Restate the records that follow word for word. Omit the images.

| Available data |
►

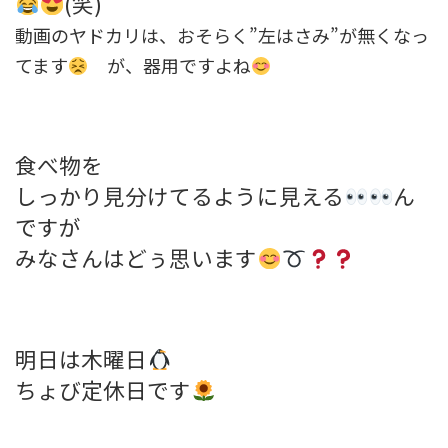
(笑)
動画のヤドカリは、おそらく”左はさみ”が無くなっ
てます
が、器用ですよね
食べ物を
しっかり見分けてるように見える
ん
ですが
みなさんはどぅ思います
明日は木曜日
ちょび定休日です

◄

| Result below |
(笑)
動画のヤドカリは、おそらく”左はさみ”が無くなっ
てます
が、器用ですよね
食べ物を
しっかり見分けてるように見える
ん
ですが
みなさんはどぅ思います
明日は木曜日
ちょび定休日です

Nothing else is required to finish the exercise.